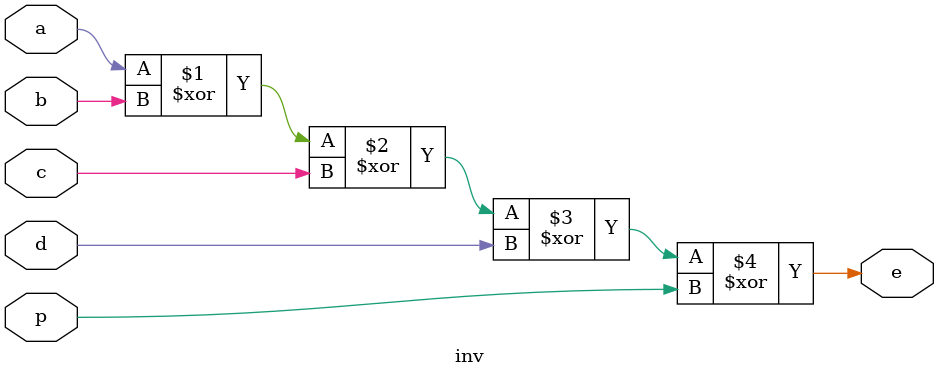
<source format=v>
`timescale 1ns / 1ps


module inv(
    input a, b, c, d, p,
    output e
    );
    assign e = a^b^c^d^p;
endmodule

</source>
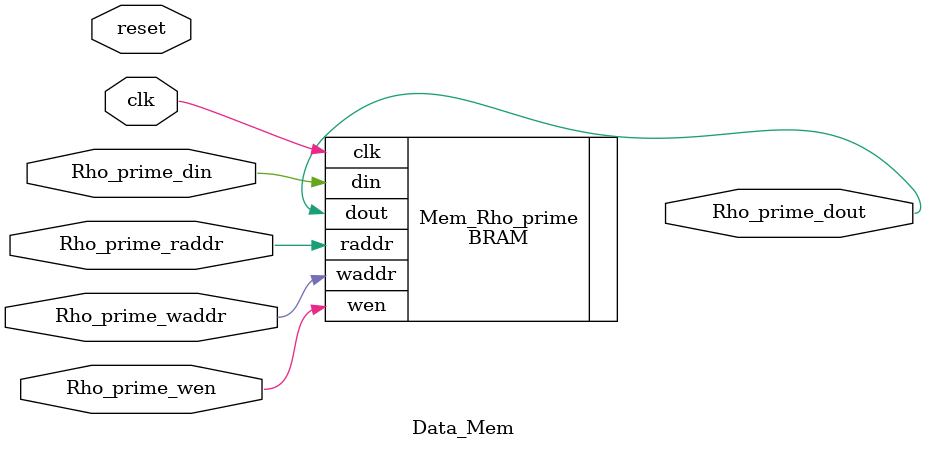
<source format=v>
module Data_Mem(
    input clk,
    input reset,

    input  Rho_prime_wen,
    input  Rho_prime_waddr,
    input  Rho_prime_din,
    input  Rho_prime_raddr,
    output Rho_prime_dout
    );

// wire Rho_prime_wen;
// wire Rho_prime_waddr;
// wire Rho_prime_din;
// wire Rho_prime_raddr;
// wire Rho_prime_dout;

BRAM #(.DLEN(64), .HLEN(3)) Mem_Rho_prime(.clk(clk),
                                          .wen(Rho_prime_wen),
                                          .waddr(Rho_prime_waddr),
                                          .din(Rho_prime_din),
                                          .raddr(Rho_prime_raddr),
                                          .dout(Rho_prime_dout));

// BRAM #(.DLEN(64), .HLEN(3)) Mem_Rho_prime(.clk(clk),
//                                           .wen(Rho_prime_wen),
//                                           .waddr(Rho_prime_waddr),
//                                           .din(Rho_prime_din),
//                                           .raddr(Rho_prime_raddr),
//                                           .dout(Rho_prime_dout));


endmodule

</source>
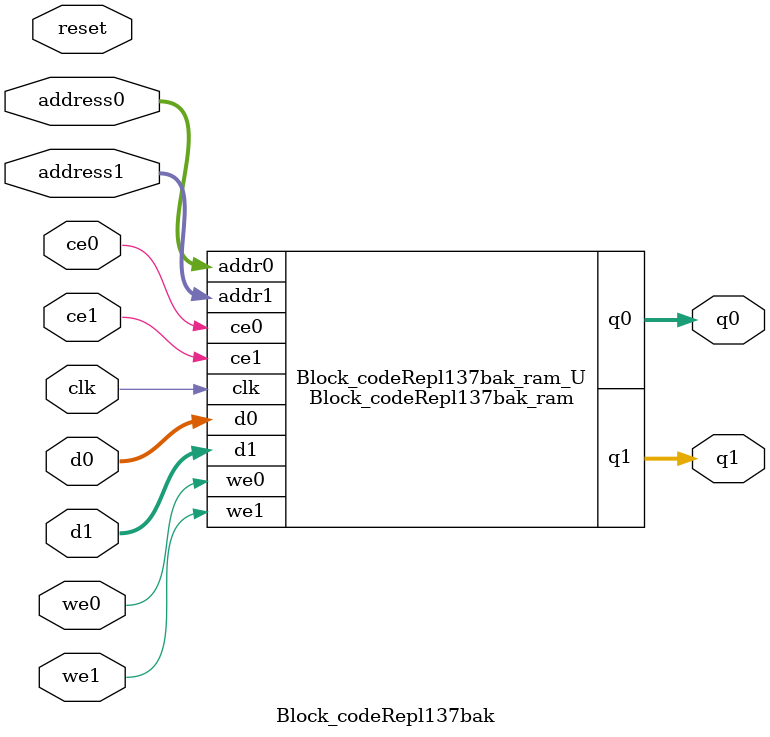
<source format=v>
`timescale 1 ns / 1 ps
module Block_codeRepl137bak_ram (addr0, ce0, d0, we0, q0, addr1, ce1, d1, we1, q1,  clk);

parameter DWIDTH = 5;
parameter AWIDTH = 13;
parameter MEM_SIZE = 7872;

input[AWIDTH-1:0] addr0;
input ce0;
input[DWIDTH-1:0] d0;
input we0;
output reg[DWIDTH-1:0] q0;
input[AWIDTH-1:0] addr1;
input ce1;
input[DWIDTH-1:0] d1;
input we1;
output reg[DWIDTH-1:0] q1;
input clk;

(* ram_style = "block" *)reg [DWIDTH-1:0] ram[0:MEM_SIZE-1];




always @(posedge clk)  
begin 
    if (ce0) begin
        if (we0) 
            ram[addr0] <= d0; 
        q0 <= ram[addr0];
    end
end


always @(posedge clk)  
begin 
    if (ce1) begin
        if (we1) 
            ram[addr1] <= d1; 
        q1 <= ram[addr1];
    end
end


endmodule

`timescale 1 ns / 1 ps
module Block_codeRepl137bak(
    reset,
    clk,
    address0,
    ce0,
    we0,
    d0,
    q0,
    address1,
    ce1,
    we1,
    d1,
    q1);

parameter DataWidth = 32'd5;
parameter AddressRange = 32'd7872;
parameter AddressWidth = 32'd13;
input reset;
input clk;
input[AddressWidth - 1:0] address0;
input ce0;
input we0;
input[DataWidth - 1:0] d0;
output[DataWidth - 1:0] q0;
input[AddressWidth - 1:0] address1;
input ce1;
input we1;
input[DataWidth - 1:0] d1;
output[DataWidth - 1:0] q1;



Block_codeRepl137bak_ram Block_codeRepl137bak_ram_U(
    .clk( clk ),
    .addr0( address0 ),
    .ce0( ce0 ),
    .we0( we0 ),
    .d0( d0 ),
    .q0( q0 ),
    .addr1( address1 ),
    .ce1( ce1 ),
    .we1( we1 ),
    .d1( d1 ),
    .q1( q1 ));

endmodule


</source>
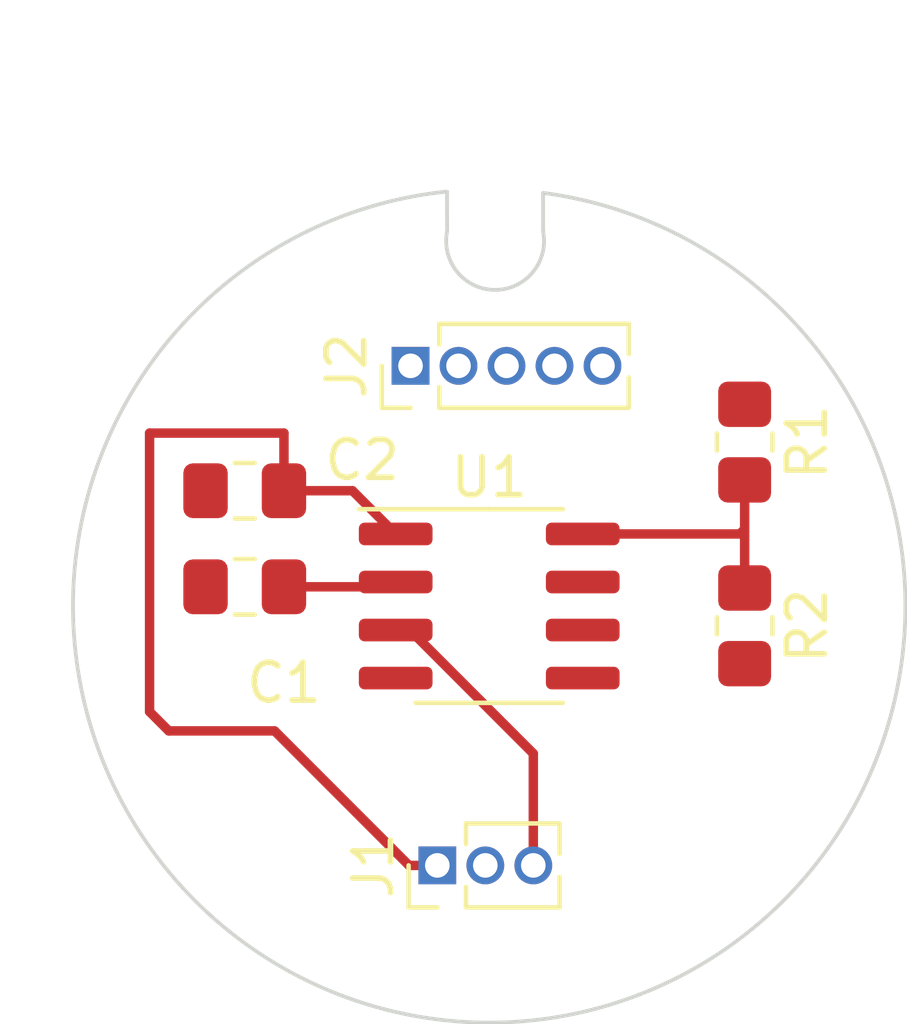
<source format=kicad_pcb>
(kicad_pcb (version 20221018) (generator pcbnew)

  (general
    (thickness 1.6)
  )

  (paper "A4")
  (layers
    (0 "F.Cu" signal)
    (31 "B.Cu" signal)
    (32 "B.Adhes" user "B.Adhesive")
    (33 "F.Adhes" user "F.Adhesive")
    (34 "B.Paste" user)
    (35 "F.Paste" user)
    (36 "B.SilkS" user "B.Silkscreen")
    (37 "F.SilkS" user "F.Silkscreen")
    (38 "B.Mask" user)
    (39 "F.Mask" user)
    (40 "Dwgs.User" user "User.Drawings")
    (41 "Cmts.User" user "User.Comments")
    (42 "Eco1.User" user "User.Eco1")
    (43 "Eco2.User" user "User.Eco2")
    (44 "Edge.Cuts" user)
    (45 "Margin" user)
    (46 "B.CrtYd" user "B.Courtyard")
    (47 "F.CrtYd" user "F.Courtyard")
    (48 "B.Fab" user)
    (49 "F.Fab" user)
    (50 "User.1" user)
    (51 "User.2" user)
    (52 "User.3" user)
    (53 "User.4" user)
    (54 "User.5" user)
    (55 "User.6" user)
    (56 "User.7" user)
    (57 "User.8" user)
    (58 "User.9" user)
  )

  (setup
    (pad_to_mask_clearance 0)
    (pcbplotparams
      (layerselection 0x00010fc_ffffffff)
      (plot_on_all_layers_selection 0x0000000_00000000)
      (disableapertmacros false)
      (usegerberextensions false)
      (usegerberattributes true)
      (usegerberadvancedattributes true)
      (creategerberjobfile true)
      (dashed_line_dash_ratio 12.000000)
      (dashed_line_gap_ratio 3.000000)
      (svgprecision 4)
      (plotframeref false)
      (viasonmask false)
      (mode 1)
      (useauxorigin false)
      (hpglpennumber 1)
      (hpglpenspeed 20)
      (hpglpendiameter 15.000000)
      (dxfpolygonmode true)
      (dxfimperialunits true)
      (dxfusepcbnewfont true)
      (psnegative false)
      (psa4output false)
      (plotreference true)
      (plotvalue true)
      (plotinvisibletext false)
      (sketchpadsonfab false)
      (subtractmaskfromsilk false)
      (outputformat 1)
      (mirror false)
      (drillshape 1)
      (scaleselection 1)
      (outputdirectory "")
    )
  )

  (net 0 "")
  (net 1 "Net-(U1-VDD3V3)")
  (net 2 "GND")
  (net 3 "VDD")
  (net 4 "OUT")
  (net 5 "PGO")
  (net 6 "SCL")
  (net 7 "SDA")
  (net 8 "Net-(U1-DIR)")

  (footprint "Capacitor_SMD:C_0805_2012Metric_Pad1.18x1.45mm_HandSolder" (layer "F.Cu") (at 179.8105 88.392 180))

  (footprint "Connector_PinHeader_1.27mm:PinHeader_1x03_P1.27mm_Vertical" (layer "F.Cu") (at 184.907 95.758 90))

  (footprint "Resistor_SMD:R_0805_2012Metric_Pad1.20x1.40mm_HandSolder" (layer "F.Cu") (at 193.04 89.424 -90))

  (footprint "Resistor_SMD:R_0805_2012Metric_Pad1.20x1.40mm_HandSolder" (layer "F.Cu") (at 193.04 84.566 -90))

  (footprint "Package_SO:SOIC-8_3.9x4.9mm_P1.27mm" (layer "F.Cu") (at 186.28 88.9))

  (footprint "Connector_PinHeader_1.27mm:PinHeader_1x05_P1.27mm_Vertical" (layer "F.Cu") (at 184.198 82.55 90))

  (footprint "Capacitor_SMD:C_0805_2012Metric_Pad1.18x1.45mm_HandSolder" (layer "F.Cu") (at 179.8105 85.852 180))

  (gr_arc (start 187.706 77.978) (mid 186.12479 99.913604) (end 185.162344 77.942154)
    (stroke (width 0.1) (type default)) (layer "Edge.Cuts") (tstamp 0385640b-c55f-4bba-a4be-bb3c9d35c63e))
  (gr_arc (start 187.705999 78.994) (mid 186.436 80.54315) (end 185.166001 78.994)
    (stroke (width 0.1) (type default)) (layer "Edge.Cuts") (tstamp 55eeb78b-2d7a-4e36-9e0b-34136cdfa0e9))
  (gr_line (start 185.162344 77.942154) (end 185.166 78.994)
    (stroke (width 0.1) (type default)) (layer "Edge.Cuts") (tstamp 56080aa6-ace6-47e7-8007-6c34a98a1728))
  (gr_line (start 187.706 77.978) (end 187.706 78.994)
    (stroke (width 0.1) (type default)) (layer "Edge.Cuts") (tstamp d58a31fd-d05d-4671-b3d1-03155a33e98e))

  (segment (start 180.848 88.392) (end 183.678 88.392) (width 0.25) (layer "F.Cu") (net 1) (tstamp 16a9474f-183b-44cf-a890-e7601e7754ca))
  (segment (start 183.678 88.392) (end 183.805 88.265) (width 0.25) (layer "F.Cu") (net 1) (tstamp 4feee743-c308-4c5b-9825-1ef45f87308b))
  (segment (start 180.601 92.202) (end 177.8 92.202) (width 0.25) (layer "F.Cu") (net 3) (tstamp 06673b5e-c0b7-4209-9e3b-88f7e62803ab))
  (segment (start 184.907 95.758) (end 184.157 95.758) (width 0.25) (layer "F.Cu") (net 3) (tstamp 499822d3-5459-4c06-9596-e97612196164))
  (segment (start 177.292 84.328) (end 180.848 84.328) (width 0.25) (layer "F.Cu") (net 3) (tstamp 49b9f9c6-3274-4649-9d9c-cba9a3cd7a0d))
  (segment (start 184.157 95.758) (end 180.601 92.202) (width 0.25) (layer "F.Cu") (net 3) (tstamp 55a52ceb-9d06-4c4f-a7dd-8e916ea58314))
  (segment (start 177.292 91.694) (end 177.292 84.328) (width 0.25) (layer "F.Cu") (net 3) (tstamp 6655b152-d151-426a-9456-25a9d98ba9e8))
  (segment (start 182.662 85.852) (end 183.805 86.995) (width 0.25) (layer "F.Cu") (net 3) (tstamp 7df7da9c-e5f0-477f-a4dd-d39ba4a36fa0))
  (segment (start 180.848 85.852) (end 182.662 85.852) (width 0.25) (layer "F.Cu") (net 3) (tstamp 815a2b7f-a97b-42b5-b3a4-eb2aca84f833))
  (segment (start 177.8 92.202) (end 177.292 91.694) (width 0.25) (layer "F.Cu") (net 3) (tstamp c2942337-a98d-4ad6-9a08-ae1b5c8c1304))
  (segment (start 183.515 86.995) (end 183.805 86.995) (width 0.25) (layer "F.Cu") (net 3) (tstamp e585c658-2817-4978-bb44-eb7d3ac77067))
  (segment (start 180.848 84.328) (end 180.848 85.852) (width 0.25) (layer "F.Cu") (net 3) (tstamp f3fa73ca-d042-4b82-b6ef-50cc2187e720))
  (segment (start 184.181751 89.535) (end 187.447 92.800249) (width 0.25) (layer "F.Cu") (net 4) (tstamp a21883a8-6ad6-4e77-8caf-21fe47349fc0))
  (segment (start 187.447 92.800249) (end 187.447 95.758) (width 0.25) (layer "F.Cu") (net 4) (tstamp b99a5db4-2be5-449b-9ab7-1a69b64c98b8))
  (segment (start 183.805 89.535) (end 184.181751 89.535) (width 0.25) (layer "F.Cu") (net 4) (tstamp e516ab41-3246-4aca-87ef-6bd1dc8c1247))
  (segment (start 192.913 86.995) (end 193.04 86.868) (width 0.25) (layer "F.Cu") (net 8) (tstamp 20700268-2cd6-4aa7-9f7d-c2002291701a))
  (segment (start 193.04 86.868) (end 193.04 88.424) (width 0.25) (layer "F.Cu") (net 8) (tstamp 7efd8120-2183-46b5-8de2-f9a15e8b9b0b))
  (segment (start 188.755 86.995) (end 192.913 86.995) (width 0.25) (layer "F.Cu") (net 8) (tstamp e63a83e7-778b-42c4-b36d-60724c384704))
  (segment (start 193.04 85.566) (end 193.04 86.868) (width 0.25) (layer "F.Cu") (net 8) (tstamp f75031eb-c1d1-48cd-ba55-23db807ac3f2))

)

</source>
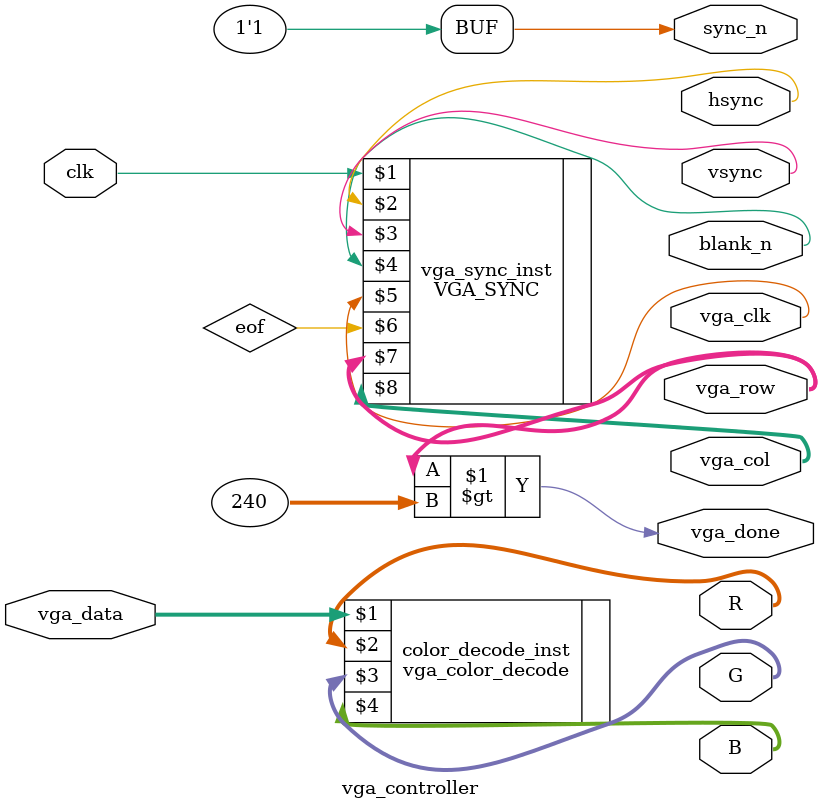
<source format=v>


module vga_controller
(
	input wire clk,
	//VGA buffer connections
	output wire [9:0] vga_row, 
	output wire [9:0] vga_col,
	input wire [7:0] vga_data,
	output wire vga_done,
	
	//VGA signals
	output wire vga_clk,//Connected to pixel clock
	output wire hsync,
	output wire vsync,
	output wire blank_n, //connected to video on
	output wire sync_n,//Set to 1 always
	
	output wire [7:0] R, G, B
);

assign vga_done = vga_row > 240;
assign sync_n = 1;

//VGA sync generator instance
wire eof;//Not used (for now)
VGA_SYNC vga_sync_inst
(
	clk,
	hsync,
	vsync,
	blank_n,
	vga_clk,
	eof,
	vga_row, 
	vga_col
);

//Color Decoder
vga_color_decode color_decode_inst
(
	vga_data,
	R,G,B
);


endmodule
</source>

□ □ □ □ □ □ □

The result is a copy of every line above where the word "DWIDTH" shows up.

parameter DWIDTH = 5;
input[DWIDTH-1:0] d0;
output reg[DWIDTH-1:0] q0;
input[DWIDTH-1:0] d1;
output reg[DWIDTH-1:0] q1;
(* ram_style = "block" *)reg [DWIDTH-1:0] ram[0:MEM_SIZE-1];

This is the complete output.